Sometimes this comes in the form of points-based systems where the balance doesn’t translate into a worthwhile reward value, or the rewards available aren’t suitable for your employee demographic, or the item you did choose gets lost in the mail – the list goes on.
ANTIDOTE: Give your people accessible and true-to-value rewards. Almost everything we do is personalized these days, and we should strive to make rewards meaningful, too. Also, providing employees the option to receive it immediately means you don’t lose the momentum of that moment of recognition.
5. It’s generic – Your program doesn’t feel like it’s yours!
When your recognition and reward system survives on an off-the-shelf platform that doesn’t really reflect your company aside from maybe a logo – it’s dull and your people see it as just another system to log into. When your program is disconnected from their everyday work flow, the result is… no one cares. You get abysmal login or participation rates.
ANTIDOTE: Use your recognition program as an opportunity to create a space that brings your employer brand to life. The colors, images, layout and the language should reflect your company’s personality, your current priorities and your company culture.

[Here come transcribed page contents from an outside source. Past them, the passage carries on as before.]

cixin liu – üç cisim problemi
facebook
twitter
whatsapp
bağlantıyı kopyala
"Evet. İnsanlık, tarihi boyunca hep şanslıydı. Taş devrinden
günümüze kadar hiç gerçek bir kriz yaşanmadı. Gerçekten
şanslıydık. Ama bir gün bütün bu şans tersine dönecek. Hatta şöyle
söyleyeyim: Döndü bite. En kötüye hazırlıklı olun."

6. Poor adoption – when you struggle to keep up the momentum
My heart goes out to the HR business partners and employee engagement managers who I’ve spoken to who have gone all out to redesign and launch a brand new recognition and reward program… only to have a small fraction of their people actually log in and use it.
Recognition and reward shouldn’t be considered an “add on” to your work life – it should be a fundamental part of how your people operate. But clunky systems that are difficult to access or offer a poor user experience, or recognition frameworks that haven’t evolved as your business or your teams have grown, too easily become cumbersome or irrelevant.

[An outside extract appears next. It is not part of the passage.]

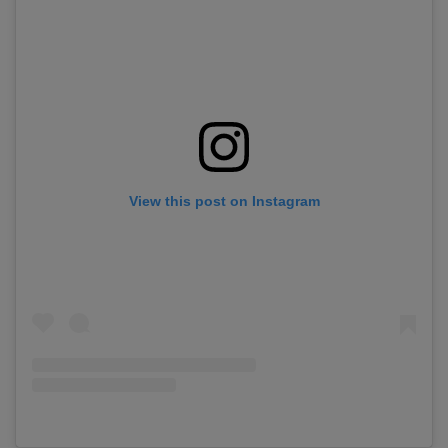
View this post on Instagram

ANTIDOTE: To create a culture of recognition, it really needs to be ingrained in everything your people see and do. It might be as simple as implementing single-sign on or providing an employee engagement mobile app that allows employees to give recognition or redeem their rewards on the go. Or, integrate recognition moments into communication channels like Slack, email and publish recent recognition messages on TVs in different offices.
7. Support: Where do I get help?
Running an R&R program usually takes more time than we ever think it will. Sometimes the paperwork and manual handling alone is so overwhelming we just want to throw it in the “too hard” basket.
If you’re spending way too much time collecting and counting votes, topping up the supply of vouchers in the office, chasing up rewards that have been lost in transit, or on the phone with a call center support person who isn’t quite sure what you are trying to achieve with your recognition strategy, it may be time to seek a more satisfying solution.
ANTIDOTE: Seek out the experts – any recognition and reward company worth their salt will provide you a client success manager who’s going to partner with you to help you not just build a program that’s exciting, but will support you in implementing that framework, communicating with your people, and understanding program performance over time. As your company grows and evolves, so will your employees’ needs, so it’s important to partner with a vendor who’s willing to take that journey with you and adapt as you need them to.
Just as the communication tools that we used in the 80s and 90s wouldn’t cut it for today’s fast-paced workforce, using the recognition and reward techniques that were introduced decades ago will miss the mark today and leave you and your people disengaged.
Even if you start tackling just one of these seven frustrations, you will be on the path to delivering a better experience for your people. When you focus on how to create a culture of recognition in your business, you can start truly moving that elusive needle on employee engagement.